== What the task asks ==
Your task is to write out every line of the data exactly. Drop the pictures.

== Available data ==
---
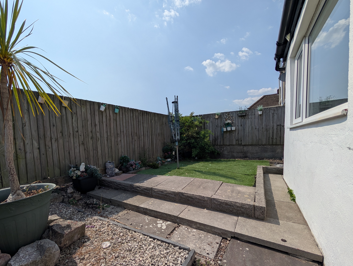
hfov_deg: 101.7
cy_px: 149
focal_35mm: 14
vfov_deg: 85.4
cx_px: 162
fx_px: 143
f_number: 1.7
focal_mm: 2.02
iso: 56
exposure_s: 1/5319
---
== Task result ==
hfov_deg: 101.7
cy_px: 149
focal_35mm: 14
vfov_deg: 85.4
cx_px: 162
fx_px: 143
f_number: 1.7
focal_mm: 2.02
iso: 56
exposure_s: 1/5319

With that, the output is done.